We included all patients less than 21 years old who had received a continuous infusion of dexmedetomidine longer than 72 hours. Exclusion criteria include greater than or equal to21 years, inability to obtain clinical information, or discontinuation of dexmedetomidine for any length of time during the first 72 hours. Patients were identified using our information technology database, discern analysis, that enabled us to identify patients with pharmacy charges for dexmedetomidine use longer than 72 hours.

Data Collection



Each patient's record was searched for major diagnosis and surgical procedures. Indication for starting dexmedetomidine, initiation and discontinuation times, initial and maximum dose, duration of use, and the utilization of dexmedetomidine wean were recorded. Blood pressure and heart rate (HR) were recorded for each patient at initiation (considered baseline), 30 minutes and 1, 2, and 72 hours of use, as well as at discontinuation, 30 minutes and 1, 2, 4, 24, and 48 hours after discontinuation. These intervals were chosen given the mean distribution half-life of approximately 10 minutes, duration of action of 4 hours, and the terminal elimination half-life of 2.7 hours.

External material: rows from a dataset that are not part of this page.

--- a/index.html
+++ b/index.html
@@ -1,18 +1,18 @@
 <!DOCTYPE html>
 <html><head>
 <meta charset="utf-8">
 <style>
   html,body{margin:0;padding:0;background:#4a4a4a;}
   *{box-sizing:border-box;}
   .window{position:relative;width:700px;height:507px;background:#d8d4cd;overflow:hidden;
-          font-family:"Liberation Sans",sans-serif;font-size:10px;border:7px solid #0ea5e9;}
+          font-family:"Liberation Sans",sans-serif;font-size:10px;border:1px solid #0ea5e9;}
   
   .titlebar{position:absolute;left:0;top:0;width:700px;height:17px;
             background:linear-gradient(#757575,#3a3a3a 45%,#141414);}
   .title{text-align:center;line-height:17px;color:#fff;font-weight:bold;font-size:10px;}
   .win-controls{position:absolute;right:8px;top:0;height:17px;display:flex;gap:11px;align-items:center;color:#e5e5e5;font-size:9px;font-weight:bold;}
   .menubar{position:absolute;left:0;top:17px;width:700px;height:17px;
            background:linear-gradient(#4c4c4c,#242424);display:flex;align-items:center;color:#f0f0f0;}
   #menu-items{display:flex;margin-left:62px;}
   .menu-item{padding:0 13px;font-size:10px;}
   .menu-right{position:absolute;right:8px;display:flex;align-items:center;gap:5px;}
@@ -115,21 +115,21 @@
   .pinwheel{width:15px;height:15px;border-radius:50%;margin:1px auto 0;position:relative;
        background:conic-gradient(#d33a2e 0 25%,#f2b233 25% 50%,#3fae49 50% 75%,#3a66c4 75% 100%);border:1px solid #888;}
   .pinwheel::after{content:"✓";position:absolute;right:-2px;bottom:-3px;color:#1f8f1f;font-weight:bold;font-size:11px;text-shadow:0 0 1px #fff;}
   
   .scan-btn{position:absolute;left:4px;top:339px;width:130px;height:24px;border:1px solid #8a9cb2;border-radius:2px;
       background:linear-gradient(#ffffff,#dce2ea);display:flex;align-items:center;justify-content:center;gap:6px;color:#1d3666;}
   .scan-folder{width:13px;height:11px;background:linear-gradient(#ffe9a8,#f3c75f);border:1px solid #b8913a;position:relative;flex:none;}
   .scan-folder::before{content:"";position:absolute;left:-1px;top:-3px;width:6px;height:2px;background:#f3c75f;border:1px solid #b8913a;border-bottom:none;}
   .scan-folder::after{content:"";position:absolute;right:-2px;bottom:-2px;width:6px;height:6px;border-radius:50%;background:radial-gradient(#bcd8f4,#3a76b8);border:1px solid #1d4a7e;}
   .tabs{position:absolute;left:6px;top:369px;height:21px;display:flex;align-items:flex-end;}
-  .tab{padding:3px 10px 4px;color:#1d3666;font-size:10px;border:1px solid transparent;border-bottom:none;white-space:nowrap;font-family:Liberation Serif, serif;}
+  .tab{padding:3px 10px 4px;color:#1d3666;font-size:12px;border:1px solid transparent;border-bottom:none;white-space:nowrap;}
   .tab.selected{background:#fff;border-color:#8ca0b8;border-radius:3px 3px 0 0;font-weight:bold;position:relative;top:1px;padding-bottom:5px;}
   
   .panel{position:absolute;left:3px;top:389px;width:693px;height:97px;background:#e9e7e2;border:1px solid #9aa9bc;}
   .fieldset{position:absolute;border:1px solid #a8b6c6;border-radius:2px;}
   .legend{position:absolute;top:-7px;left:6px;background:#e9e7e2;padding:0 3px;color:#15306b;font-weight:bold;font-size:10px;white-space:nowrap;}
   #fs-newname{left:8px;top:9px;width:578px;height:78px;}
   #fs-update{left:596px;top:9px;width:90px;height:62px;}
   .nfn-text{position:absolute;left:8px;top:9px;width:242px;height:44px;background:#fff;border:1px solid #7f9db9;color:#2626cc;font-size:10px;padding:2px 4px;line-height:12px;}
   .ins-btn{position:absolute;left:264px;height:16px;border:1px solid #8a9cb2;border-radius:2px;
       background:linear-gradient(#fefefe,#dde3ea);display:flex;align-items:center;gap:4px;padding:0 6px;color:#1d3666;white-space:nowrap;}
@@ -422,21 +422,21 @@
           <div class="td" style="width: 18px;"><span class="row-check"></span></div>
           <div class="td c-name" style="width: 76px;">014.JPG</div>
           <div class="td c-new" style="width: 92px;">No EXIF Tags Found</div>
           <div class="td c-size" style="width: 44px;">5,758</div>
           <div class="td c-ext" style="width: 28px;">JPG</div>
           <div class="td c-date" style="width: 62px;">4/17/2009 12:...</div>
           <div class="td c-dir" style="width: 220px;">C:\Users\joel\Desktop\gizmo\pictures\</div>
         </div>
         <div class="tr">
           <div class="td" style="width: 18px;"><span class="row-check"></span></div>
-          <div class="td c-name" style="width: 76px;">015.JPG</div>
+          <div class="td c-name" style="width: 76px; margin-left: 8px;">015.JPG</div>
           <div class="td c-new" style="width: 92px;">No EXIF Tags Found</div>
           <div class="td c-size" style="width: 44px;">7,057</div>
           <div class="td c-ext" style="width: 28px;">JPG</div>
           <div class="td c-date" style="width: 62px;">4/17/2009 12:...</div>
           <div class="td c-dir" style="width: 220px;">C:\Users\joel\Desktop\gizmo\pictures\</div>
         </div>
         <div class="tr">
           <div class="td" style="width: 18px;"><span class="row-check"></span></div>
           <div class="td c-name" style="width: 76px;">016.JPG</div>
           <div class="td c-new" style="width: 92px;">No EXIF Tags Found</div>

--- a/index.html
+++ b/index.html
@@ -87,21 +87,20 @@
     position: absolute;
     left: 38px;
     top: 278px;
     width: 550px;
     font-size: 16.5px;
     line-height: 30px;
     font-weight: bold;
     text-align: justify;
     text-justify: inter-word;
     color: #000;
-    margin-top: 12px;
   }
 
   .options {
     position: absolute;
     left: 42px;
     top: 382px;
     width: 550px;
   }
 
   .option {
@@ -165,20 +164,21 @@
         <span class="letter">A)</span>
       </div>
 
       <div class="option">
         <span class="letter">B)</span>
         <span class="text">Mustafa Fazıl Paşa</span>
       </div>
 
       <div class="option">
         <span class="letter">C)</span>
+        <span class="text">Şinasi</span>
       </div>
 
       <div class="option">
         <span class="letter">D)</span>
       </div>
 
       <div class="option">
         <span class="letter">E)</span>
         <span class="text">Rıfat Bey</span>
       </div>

Given recent work in our institution on sedation protocols by Deeter et al, we used our established Seattle PICU Comfort Score to assess depth of sedation (Table 1). This sedation protocol was used in both the PICU and the cardiac ICU (CICU), whereas the newborn ICU (NICU) had an adjusted regimen. The typical progression of sedation in the PICU and CICU was opioid infusion and as needed intermittent benzodiazepine dosing. If increased sedation was needed, our sedation protocol instructed the addition of a benzodiazepine infusion. After this addition, it was physician preference whether to add a dexmedetomidine infusion or to increase both opioid and benzodiazepine infusion doses. The NICU protocol was similar with the exception that benzodiazepine infusions were not recommended.

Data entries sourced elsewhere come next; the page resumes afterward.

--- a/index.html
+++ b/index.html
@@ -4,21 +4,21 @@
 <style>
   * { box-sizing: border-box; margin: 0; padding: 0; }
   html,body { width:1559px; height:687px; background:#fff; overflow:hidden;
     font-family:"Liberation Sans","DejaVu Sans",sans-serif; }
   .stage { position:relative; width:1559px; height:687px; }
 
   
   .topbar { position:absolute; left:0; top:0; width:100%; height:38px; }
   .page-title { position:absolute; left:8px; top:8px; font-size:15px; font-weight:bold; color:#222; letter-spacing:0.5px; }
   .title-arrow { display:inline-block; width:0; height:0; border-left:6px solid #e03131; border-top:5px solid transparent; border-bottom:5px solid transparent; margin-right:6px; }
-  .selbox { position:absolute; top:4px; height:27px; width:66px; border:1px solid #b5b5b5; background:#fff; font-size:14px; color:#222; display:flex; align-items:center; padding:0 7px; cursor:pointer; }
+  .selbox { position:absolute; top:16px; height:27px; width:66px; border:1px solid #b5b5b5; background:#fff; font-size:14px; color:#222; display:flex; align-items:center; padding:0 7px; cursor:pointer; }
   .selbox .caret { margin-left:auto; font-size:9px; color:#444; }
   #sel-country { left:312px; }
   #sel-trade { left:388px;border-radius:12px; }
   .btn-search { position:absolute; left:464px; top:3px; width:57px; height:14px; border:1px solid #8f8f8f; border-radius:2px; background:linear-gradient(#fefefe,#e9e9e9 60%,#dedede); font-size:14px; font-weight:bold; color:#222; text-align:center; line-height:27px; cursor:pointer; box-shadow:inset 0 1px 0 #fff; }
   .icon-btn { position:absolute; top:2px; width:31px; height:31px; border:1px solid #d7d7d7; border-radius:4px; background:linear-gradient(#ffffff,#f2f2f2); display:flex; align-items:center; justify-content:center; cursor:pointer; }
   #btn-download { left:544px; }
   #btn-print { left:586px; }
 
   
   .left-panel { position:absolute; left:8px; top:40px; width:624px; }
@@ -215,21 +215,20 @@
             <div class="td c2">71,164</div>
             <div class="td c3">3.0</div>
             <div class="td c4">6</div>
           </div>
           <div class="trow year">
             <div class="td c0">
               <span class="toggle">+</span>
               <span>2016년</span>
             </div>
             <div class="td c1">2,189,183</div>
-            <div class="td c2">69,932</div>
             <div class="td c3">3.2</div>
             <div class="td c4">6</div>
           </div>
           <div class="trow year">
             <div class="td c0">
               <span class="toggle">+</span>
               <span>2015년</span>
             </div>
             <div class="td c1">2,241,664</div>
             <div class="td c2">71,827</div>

Dexmedetomidine infusions were noted to either be weaned off or stopped abruptly. There was not a dexmedetomidine unit protocol or common practice at the time of this study. In regards to opioid and benzodiazepine weaning, it was unit practice to stop the infusions abruptly if on for less than 5 days or wean daily by 20% of the maximum daily dose every day if on for 5–10 days. For those on for greater than 10 days, the opioid and benzodiazepine infusions were typically weaned by 10% on alternating days. However, there was variability based on provider preference and patient tolerance of wean. There was no protocol in place directing which agent should be weaned or discontinued first. However, dexmedetomidine was typically discontinued first, but there was variability among providers. Withdrawal scores were assessed using the Opioid and Benzodiazepine Withdrawal Score. Withdrawal scores were assessed on any patient receiving any form of opioid or benzodiazepine for greater than 5 days or if there was provider concern of withdrawal symptoms during the weaning of sedation.

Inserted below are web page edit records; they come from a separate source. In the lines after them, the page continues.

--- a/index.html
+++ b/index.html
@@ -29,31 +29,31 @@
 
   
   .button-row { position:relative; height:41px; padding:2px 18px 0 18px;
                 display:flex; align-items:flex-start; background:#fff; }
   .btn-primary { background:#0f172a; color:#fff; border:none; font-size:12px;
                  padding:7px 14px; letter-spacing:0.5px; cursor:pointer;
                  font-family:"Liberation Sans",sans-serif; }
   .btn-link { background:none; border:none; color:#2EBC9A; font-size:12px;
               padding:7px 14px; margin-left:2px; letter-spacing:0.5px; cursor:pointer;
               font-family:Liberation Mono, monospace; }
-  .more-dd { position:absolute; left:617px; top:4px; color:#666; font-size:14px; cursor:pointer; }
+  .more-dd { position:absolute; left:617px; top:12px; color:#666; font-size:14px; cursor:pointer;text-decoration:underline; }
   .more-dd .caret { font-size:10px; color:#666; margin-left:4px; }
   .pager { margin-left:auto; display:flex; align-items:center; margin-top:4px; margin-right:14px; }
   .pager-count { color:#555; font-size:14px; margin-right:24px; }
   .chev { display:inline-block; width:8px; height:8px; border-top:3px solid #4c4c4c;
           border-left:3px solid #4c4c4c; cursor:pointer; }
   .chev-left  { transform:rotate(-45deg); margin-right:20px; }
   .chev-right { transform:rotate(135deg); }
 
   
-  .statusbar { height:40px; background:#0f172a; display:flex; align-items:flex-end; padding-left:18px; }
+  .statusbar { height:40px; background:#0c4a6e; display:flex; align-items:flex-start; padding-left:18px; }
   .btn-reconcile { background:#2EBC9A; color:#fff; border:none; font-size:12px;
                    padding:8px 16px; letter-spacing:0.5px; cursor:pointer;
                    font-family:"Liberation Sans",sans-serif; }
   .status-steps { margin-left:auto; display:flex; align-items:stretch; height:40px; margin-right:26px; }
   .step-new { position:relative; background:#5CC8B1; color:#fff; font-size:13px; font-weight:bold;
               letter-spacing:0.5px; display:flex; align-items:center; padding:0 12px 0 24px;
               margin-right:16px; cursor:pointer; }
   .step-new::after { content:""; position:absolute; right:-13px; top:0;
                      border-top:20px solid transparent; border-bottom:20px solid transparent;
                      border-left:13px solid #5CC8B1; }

Daily total opioid and benzodiazepine dose from the day before dexmedetomidine initiation to 48 hours after dexmedetomidine discontinuation was recorded and calculated as intravenous morphine and lorazepam equivalents. To assess significance of hemodynamic variability, vasoactive medication dosing was recorded at initiation, throughout dexmedetomidine administration, and after discontinuation. The use of atropine for bradycardia or saline bolus for hypotension within 4 hours of dexmedetomidine initiation was recorded. The addition of any antihypertensive within 48 hours after dexmedetomidine discontinuation and the addition of clonidine at any time during dexmedetomidine use were also noted.

Statistical Analysis



Basic descriptive statistics for patient characteristics are presented as proportions for categorical variables and median and range for continuous variables. Paired-sample t tests were used to estimate the mean difference in blood pressure, HR, and comfort score after initiation and discontinuation of dexmedetomidine at the various time points noted above. Wilcoxon matched-pairs signed-rank tests were used to compare daily total cumulative opiate and benzodiazepine dosing. Statistical analyses were performed using Excel and Stata software, version 10 (StataCorp LP, College Station, TX).